II. Chant d’amour 1 [Love song]: This movement is a refrain, evoking two violently contrasted aspects of love: passionately carnal love, and tender and idealistic love.
III. Turangalîla 1: A nostalgic theme on the ondes martenot; a weightier theme on the trombones; slow song-like melody for the oboe. Rhythmic play on three planes for the maracas, wood-block and bass drum.
IV. Chant d’amour 2: A scherzo with two trios. In the restatement, the scherzo and two trios appear simultaneously, making a musical scaffolding in three tiers.
V. Joie du sang des étoiles [Joy of the blood of the stars]: This is the climax of sensual passion expressed in a long and frenzied dance of joy.
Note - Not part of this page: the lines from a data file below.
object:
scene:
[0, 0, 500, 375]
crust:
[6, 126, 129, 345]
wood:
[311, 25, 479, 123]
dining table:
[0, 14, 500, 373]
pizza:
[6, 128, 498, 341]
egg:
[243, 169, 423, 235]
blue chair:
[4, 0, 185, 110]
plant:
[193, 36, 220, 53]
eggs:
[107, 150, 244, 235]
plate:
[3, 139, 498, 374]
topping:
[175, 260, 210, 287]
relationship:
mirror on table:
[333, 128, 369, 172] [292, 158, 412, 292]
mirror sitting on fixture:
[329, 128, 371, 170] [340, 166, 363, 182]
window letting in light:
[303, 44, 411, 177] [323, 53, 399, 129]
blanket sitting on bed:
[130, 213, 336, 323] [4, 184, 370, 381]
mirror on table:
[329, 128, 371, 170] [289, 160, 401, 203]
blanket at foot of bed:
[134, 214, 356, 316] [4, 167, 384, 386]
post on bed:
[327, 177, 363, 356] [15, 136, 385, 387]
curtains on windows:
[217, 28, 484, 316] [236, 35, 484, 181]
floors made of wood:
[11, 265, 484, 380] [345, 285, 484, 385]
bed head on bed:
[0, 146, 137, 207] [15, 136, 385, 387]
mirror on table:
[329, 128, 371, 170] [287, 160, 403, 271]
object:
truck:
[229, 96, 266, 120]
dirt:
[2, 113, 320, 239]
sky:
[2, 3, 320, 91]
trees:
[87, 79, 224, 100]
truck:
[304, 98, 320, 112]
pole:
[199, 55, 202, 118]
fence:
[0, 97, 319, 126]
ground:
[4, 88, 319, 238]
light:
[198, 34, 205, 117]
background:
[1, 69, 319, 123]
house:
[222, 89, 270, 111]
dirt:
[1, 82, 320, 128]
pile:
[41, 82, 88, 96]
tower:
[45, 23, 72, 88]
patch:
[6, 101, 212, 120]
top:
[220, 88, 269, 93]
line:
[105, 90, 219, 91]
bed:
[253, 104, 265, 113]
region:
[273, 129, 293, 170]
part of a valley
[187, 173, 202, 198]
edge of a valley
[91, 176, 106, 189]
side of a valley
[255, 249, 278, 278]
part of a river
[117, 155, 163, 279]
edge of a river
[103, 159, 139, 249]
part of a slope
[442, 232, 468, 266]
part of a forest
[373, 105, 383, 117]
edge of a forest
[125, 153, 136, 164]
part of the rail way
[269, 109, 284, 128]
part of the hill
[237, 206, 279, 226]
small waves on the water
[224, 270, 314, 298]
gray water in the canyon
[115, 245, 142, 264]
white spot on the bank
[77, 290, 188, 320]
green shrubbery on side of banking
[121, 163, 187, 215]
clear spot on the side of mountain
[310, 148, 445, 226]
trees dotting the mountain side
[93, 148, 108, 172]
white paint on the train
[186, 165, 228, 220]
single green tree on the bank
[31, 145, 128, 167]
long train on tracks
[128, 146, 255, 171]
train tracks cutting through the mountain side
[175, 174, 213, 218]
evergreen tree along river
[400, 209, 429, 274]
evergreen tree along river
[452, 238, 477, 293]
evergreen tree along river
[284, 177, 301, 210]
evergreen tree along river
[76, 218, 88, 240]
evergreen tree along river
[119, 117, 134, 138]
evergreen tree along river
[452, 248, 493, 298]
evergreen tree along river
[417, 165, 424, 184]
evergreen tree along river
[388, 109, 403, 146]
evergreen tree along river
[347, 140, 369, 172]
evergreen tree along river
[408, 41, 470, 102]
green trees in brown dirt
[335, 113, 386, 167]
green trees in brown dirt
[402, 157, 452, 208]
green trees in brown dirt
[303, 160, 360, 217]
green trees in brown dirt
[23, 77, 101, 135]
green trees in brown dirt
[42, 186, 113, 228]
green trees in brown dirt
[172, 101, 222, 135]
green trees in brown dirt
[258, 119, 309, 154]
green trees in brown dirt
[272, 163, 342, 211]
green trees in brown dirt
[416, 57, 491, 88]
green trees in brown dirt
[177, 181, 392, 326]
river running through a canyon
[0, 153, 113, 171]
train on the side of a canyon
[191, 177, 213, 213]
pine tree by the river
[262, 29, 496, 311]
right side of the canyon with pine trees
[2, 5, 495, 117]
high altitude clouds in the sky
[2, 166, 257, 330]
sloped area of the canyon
The development contains a reversible rhythmic canon between trumpets and trombones, while the piano adds its vehement brilliance to the movement’s wild clamour. [A reviewer at the opening declared this clamour to remind him of “Hindu hillbillies, if there be such.”]
VI. Jardin du sommeil d’amour [Garden of the sleep of love]: Here appears the third cyclic theme: that of love. It is a long slow melody for ondes martenot and the strings, decorated by the vibraphone, the glockenspiel and the bird-song of the piano. Tender, idealistic and ethereal love.
VII. Turangalîla 2: Rhythmic pattern for the percussion, together with ‘rhythmic chromaticism’ of the time-values.
VIII. Développement de l’amour [Development of love]: This movement develops the three cyclic themes.
IX. Turangalîla 3: A rhythmic mode, using a ‘rhythmic chromaticism’ of 17 note-values: it uses five percussion instruments, wood-block, cymbal, maracas, tambourin provençal and tam-tam. Each percussive sound is reinforced by a string chord which is a realization of its particular resonance, thus uniting the quantitative and phonetic lines.
X. Finale: Here are two themes: (1) a joyful fanfare of trumpets and horns; (2) the ‘love’ theme. The coda is based on the love-theme.
Messiaen wanted to create a “love song and hymn of joy, time, movement, rhythm, life, and death.” Whether his work achieves this lofty goal is up to each individual listener to decide. What remains certain is that his inventive piece is like no other, a work of huge structural scope that strives to convey the gamut in experience, from most tender to most wild, of its basic theme: love.